Records for processing section start
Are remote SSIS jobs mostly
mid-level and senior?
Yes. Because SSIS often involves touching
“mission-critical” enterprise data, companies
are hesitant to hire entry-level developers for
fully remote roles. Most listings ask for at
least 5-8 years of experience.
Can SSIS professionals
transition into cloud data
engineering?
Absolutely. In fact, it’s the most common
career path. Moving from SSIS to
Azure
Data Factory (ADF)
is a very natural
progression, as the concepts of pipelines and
Records for processing section end
*What you are asked to do*. Print all the rows above line for line, with no changes to their wording, spelling, or punctuation.

*Response*.
Are remote SSIS jobs mostly
mid-level and senior?
Yes. Because SSIS often involves touching
“mission-critical” enterprise data, companies
are hesitant to hire entry-level developers for
fully remote roles. Most listings ask for at
least 5-8 years of experience.
Can SSIS professionals
transition into cloud data
engineering?
Absolutely. In fact, it’s the most common
career path. Moving from SSIS to
Azure
Data Factory (ADF)
is a very natural
progression, as the concepts of pipelines and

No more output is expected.